Given data »
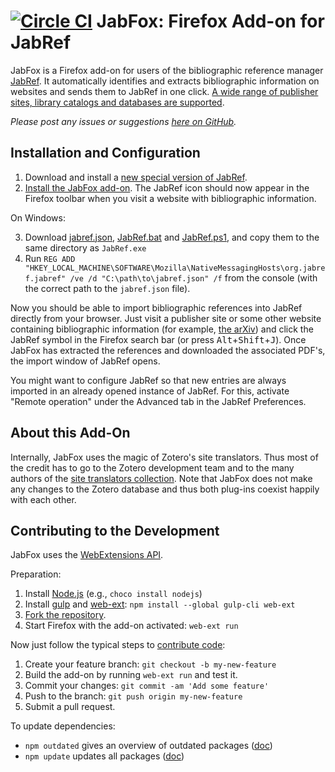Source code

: [![Circle CI](https://circleci.com/gh/JabRef/JabFox.svg?style=svg)](https://circleci.com/gh/JabRef/JabFox)
JabFox: Firefox Add-on for JabRef
=======================

JabFox is a Firefox add-on for users of the bibliographic reference manager [JabRef](http://www.jabref.org/).
It automatically identifies and extracts bibliographic information on websites and sends them to JabRef in one click.
[A wide range of publisher sites, library catalogs and databases are supported](https://www.zotero.org/support/translators).

_Please post any issues or suggestions [here on GitHub](https://github.com/JabRef/JabFox/issues)._

Installation and Configuration
-----------------------------------

1. Download and install a [new special version of JabRef](https://builds.jabref.org/nativeMessaging/).
2. [Install the JabFox add-on](https://addons.mozilla.org/en-US/firefox/addon/jabfox?src=external-github).
The JabRef icon should now appear in the Firefox toolbar when you visit a website with bibliographic information. 

On Windows:

3. Download [jabref.json](https://github.com/JabRef/jabref/blob/nativeMessaging/buildres/jabref.json), [JabRef.bat](https://raw.githubusercontent.com/JabRef/jabref/nativeMessaging/buildres/JabRef.bat) and [JabRef.ps1](https://github.com/JabRef/jabref/blob/nativeMessaging/buildres/JabRef.ps1), and copy them to the same directory as `JabRef.exe`
4. Run `REG ADD "HKEY_LOCAL_MACHINE\SOFTWARE\Mozilla\NativeMessagingHosts\org.jabref.jabref" /ve /d "C:\path\to\jabref.json" /f` from the console (with the correct path to the `jabref.json` file).

Now you should be able to import bibliographic references into JabRef directly from your browser.
Just visit a publisher site or some other website containing bibliographic information (for example, [the arXiv](http://arxiv.org/list/gr-qc/pastweek?skip=0&show=5)) and click the JabRef symbol in the Firefox search bar (or press <kbd>Alt</kbd>+<kbd>Shift</kbd>+<kbd>J</kbd>).
Once JabFox has extracted the references and downloaded the associated PDF's, the import window of JabRef opens.

You might want to configure JabRef so that new entries are always imported in an already opened instance of JabRef.
For this, activate "Remote operation" under the Advanced tab in the JabRef Preferences.

About this Add-On
---------------------
Internally, JabFox uses the magic of Zotero's site translators.
Thus most of the credit has to go to the Zotero development team and to the many authors of the [site translators collection](https://github.com/zotero/translators).
Note that JabFox does not make any changes to the Zotero database and thus both plug-ins coexist happily with each other.

Contributing to the Development
---------------------------------------

JabFox uses the [WebExtensions API](https://developer.mozilla.org/en-US/Add-ons/WebExtensions).

Preparation:
1. Install [Node.js](https://nodejs.org) (e.g., `choco install nodejs`)
2. Install [gulp](https://gulpjs.com/) and [web-ext](https://developer.mozilla.org/en-US/Add-ons/WebExtensions/Getting_started_with_web-ext): `npm install --global gulp-cli web-ext`
3. [Fork the repository](https://help.github.com/articles/fork-a-repo/).
4. Start Firefox with the add-on activated: `web-ext run`

Now just follow the typical steps to [contribute code](https://guides.github.com/activities/contributing-to-open-source/#contributing):
1. Create your feature branch: `git checkout -b my-new-feature`
3. Build the add-on by running `web-ext run` and test it.
3. Commit your changes: `git commit -am 'Add some feature'`
4. Push to the branch: `git push origin my-new-feature`
5. Submit a pull request.

To update dependencies:

 - `npm outdated` gives an overview of outdated packages ([doc](https://docs.npmjs.com/cli/outdated))
 - `npm update` updates all packages ([doc](https://docs.npmjs.com/cli/update))
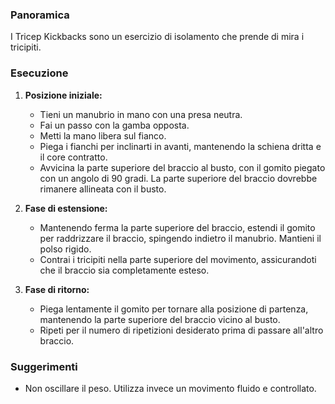### Panoramica
I Tricep Kickbacks sono un esercizio di isolamento che prende di mira i tricipiti.

### Esecuzione
1. **Posizione iniziale:**
   - Tieni un manubrio in mano con una presa neutra.
   - Fai un passo con la gamba opposta.
   - Metti la mano libera sul fianco.
   - Piega i fianchi per inclinarti in avanti, mantenendo la schiena dritta e il core contratto.
   - Avvicina la parte superiore del braccio al busto, con il gomito piegato con un angolo di 90 gradi. La parte superiore del braccio dovrebbe rimanere allineata con il busto.

2. **Fase di estensione:**
   - Mantenendo ferma la parte superiore del braccio, estendi il gomito per raddrizzare il braccio, spingendo indietro il manubrio. Mantieni il polso rigido.
   - Contrai i tricipiti nella parte superiore del movimento, assicurandoti che il braccio sia completamente esteso.

3. **Fase di ritorno:**
   - Piega lentamente il gomito per tornare alla posizione di partenza, mantenendo la parte superiore del braccio vicino al busto.
   - Ripeti per il numero di ripetizioni desiderato prima di passare all'altro braccio.

### Suggerimenti
- Non oscillare il peso. Utilizza invece un movimento fluido e controllato.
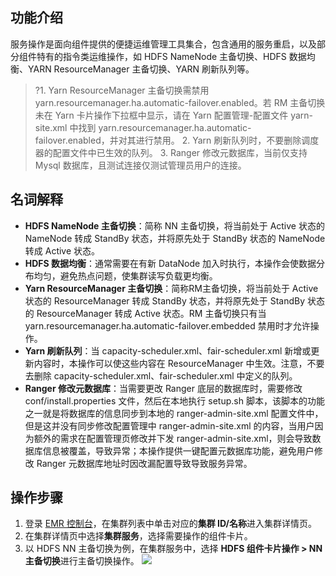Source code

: ## 功能介绍
服务操作是面向组件提供的便捷运维管理工具集合，包含通用的服务重启，以及部分组件特有的指令类运维操作，如 HDFS NameNode 主备切换、HDFS 数据均衡、YARN ResourceManager 主备切换、YARN 刷新队列等。
 
>?1. Yarn ResourceManager 主备切换需禁用 yarn.resourcemanager.ha.automatic-failover.enabled。若 RM 主备切换未在 Yarn 卡片操作下拉框中显示，请在 Yarn 配置管理-配置文件 yarn-site.xml 中找到 yarn.resourcemanager.ha.automatic-failover.enabled，并对其进行禁用。
>2. Yarn 刷新队列时，不要删除调度器的配置文件中已生效的队列。
>3. Ranger 修改元数据库，当前仅支持 Mysql 数据库，且测试连接仅测试管理员用户的连接。
>
## 名词解释
- **HDFS NameNode 主备切换**：简称 NN 主备切换，将当前处于 Active 状态的 NameNode 转成 StandBy 状态，并将原先处于 StandBy 状态的 NameNode 转成 Active 状态。
- **HDFS 数据均衡**：通常需要在有新 DataNode 加入时执行，本操作会使数据分布均匀，避免热点问题，使集群读写负载更均衡。
- **Yarn ResourceManager 主备切换**：简称RM主备切换，将当前处于 Active 状态的 ResourceManager 转成 StandBy 状态，并将原先处于 StandBy 状态的 ResourceManager 转成 Active 状态。RM 主备切换只有当 yarn.resourcemanager.ha.automatic-failover.embedded 禁用时才允许操作。
- **Yarn 刷新队列**：当 capacity-scheduler.xml、fair-scheduler.xml 新增或更新内容时，本操作可以使这些内容在 ResourceManager 中生效。注意，不要去删除 capacity-scheduler.xml、fair-scheduler.xml 中定义的队列。
- **Ranger 修改元数据库**：当需要更改 Ranger 底层的数据库时，需要修改 conf/install.properties 文件，然后在本地执行 setup.sh 脚本，该脚本的功能之一就是将数据库的信息同步到本地的 ranger-admin-site.xml 配置文件中，但是这并没有同步修改配置管理中 ranger-admin-site.xml 的内容，当用户因为额外的需求在配置管理页修改并下发 ranger-admin-site.xml，则会导致数据库信息被覆盖，导致异常；本操作提供一键配置元数据库功能，避免用户修改 Ranger 元数据库地址时因改漏配置导致导致服务异常。

## 操作步骤
1.	登录 [EMR 控制台](https://console.cloud.tencent.com/emr)，在集群列表中单击对应的**集群 ID/名称**进入集群详情页。
2.	在集群详情页中选择**集群服务**，选择需要操作的组件卡片。
3.	以 HDFS NN 主备切换为例，在集群服务中，选择 **HDFS 组件卡片操作 > NN 主备切换**进行主备切换操作。
![](https://qcloudimg.tencent-cloud.cn/raw/85cf331e475a26e954725807d518c3ad.png)
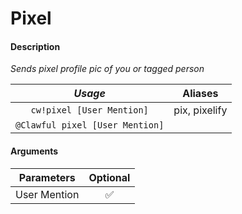 # Pixel

#### Description

 _Sends pixel profile pic of you or tagged person_

| _Usage_ | Aliases |
| :---: | :---: |
| `cw!pixel [User Mention]` | pix, pixelify |
| `@Clawful pixel [User Mention]` |  |

#### Arguments

| Parameters | Optional |
| :---: | :---: |
| User Mention | ✅ |

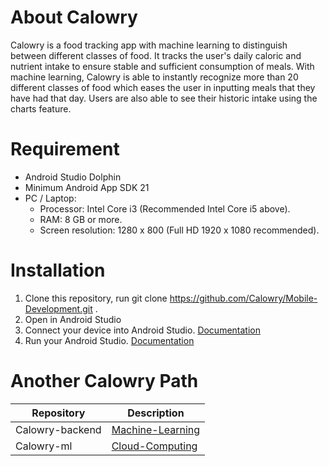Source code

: # About Calowry
Calowry is a food tracking app with machine learning to distinguish between different classes of food. It tracks the user's daily caloric and nutrient intake to ensure stable and sufficient consumption of meals.  With machine learning, Calowry is able to instantly recognize more than 20 different classes of food which eases the user in inputting meals that they have had that day. Users are also able to see their historic intake using the charts feature.

# Requirement 
* Android Studio Dolphin
* Minimum Android App SDK 21
* PC / Laptop:
  * Processor: Intel Core i3 (Recommended Intel Core i5 above).
  * RAM: 8 GB or more.
  * Screen resolution: 1280 x 800 (Full HD 1920 x 1080 recommended).

# Installation
1. Clone this repository, run git clone https://github.com/Calowry/Mobile-Development.git .
2. Open in Android Studio
3. Connect your device into Android Studio. [Documentation](https://developer.android.com/codelabs/basic-android-kotlin-compose-connect-device)
4. Run your Android Studio. [Documentation](https://developer.android.com/training/basics/firstapp)

# Another Calowry Path
| Repository         | Description |
| ------------------ | ----------- |
| Calowry-backend    | [Machine-Learning](https://github.com/Calowry/Machine-Learning) |
| Calowry-ml         | [Cloud-Computing](https://github.com/Calowry/Cloud-Computing)   |

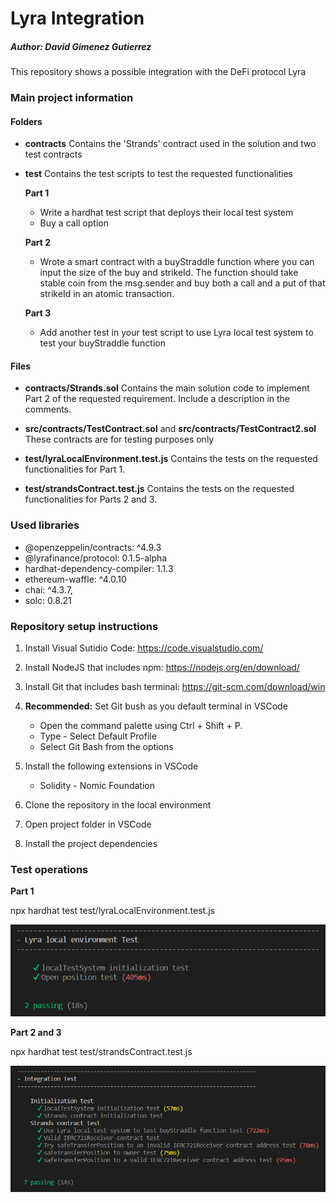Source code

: # Lyra Integration
##### Author: David Gimenez Gutierrez

This repository shows a possible integration with the DeFi protocol Lyra 

### Main project information

#### Folders

* **contracts**
    Contains the 'Strands' contract used in the solution and two test contracts

* **test**
    Contains the test scripts to test the requested functionalities
    
    **Part 1**
    * Write a hardhat test script that deploys their local test system
    * Buy a call option
    
    **Part 2**
    * Wrote a smart contract with a buyStraddle function where you can input the size of the buy and strikeId. The function should take stable coin from the msg.sender and buy both a call and a put of that strikeId in an atomic transaction.

    **Part 3**
    * Add another test in your test script to use Lyra local test system to test your buyStraddle function

#### Files

* **contracts/Strands.sol**
    Contains the main solution code to implement Part 2 of the requested requirement.
    Include a description in the comments.

* **src/contracts/TestContract.sol** and **src/contracts/TestContract2.sol**
    These contracts are for testing purposes only

* **test/lyraLocalEnvironment.test.js**
    Contains the tests on the requested functionalities for Part 1.

* **test/strandsContract.test.js**
    Contains the tests on the requested functionalities for Parts 2 and 3.

### Used libraries

* @openzeppelin/contracts: ^4.9.3
* @lyrafinance/protocol: 0.1.5-alpha
* hardhat-dependency-compiler: 1.1.3
* ethereum-waffle: ^4.0.10
* chai: ^4.3.7,
* solc: 0.8.21

### Repository setup instructions

1. Install Visual Sutidio Code: https://code.visualstudio.com/

2. Install NodeJS that includes npm: https://nodejs.org/en/download/

3. Install Git that includes bash terminal: https://git-scm.com/download/win

4. **Recommended:** Set Git bush as you default terminal in VSCode
    * Open the command palette using Ctrl + Shift + P.
    * Type - Select Default Profile
    * Select Git Bash from the options

5. Install the following extensions in VSCode
    * Solidity - Nomic Foundation

7. Clone the repository in the local environment

8. Open project folder in VSCode

9. Install the project dependencies

### Test operations

**Part 1**

npx hardhat test test/lyraLocalEnvironment.test.js

![Alt text](image.png)

**Part 2 and 3**

npx hardhat test test/strandsContract.test.js

![Alt text](image-1.png)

Action item » Repeat verbatim the lines between the start of the data and the line containing "JabFox is a", both ends included, omitting all pictures.

Answer to this exercise »
Source code

: [![Circle CI](https://circleci.com/gh/JabRef/JabFox.svg?style=svg)](https://circleci.com/gh/JabRef/JabFox)
JabFox: Firefox Add-on for JabRef
=======================

JabFox is a Firefox add-on for users of the bibliographic reference manager [JabRef](http://www.jabref.org/).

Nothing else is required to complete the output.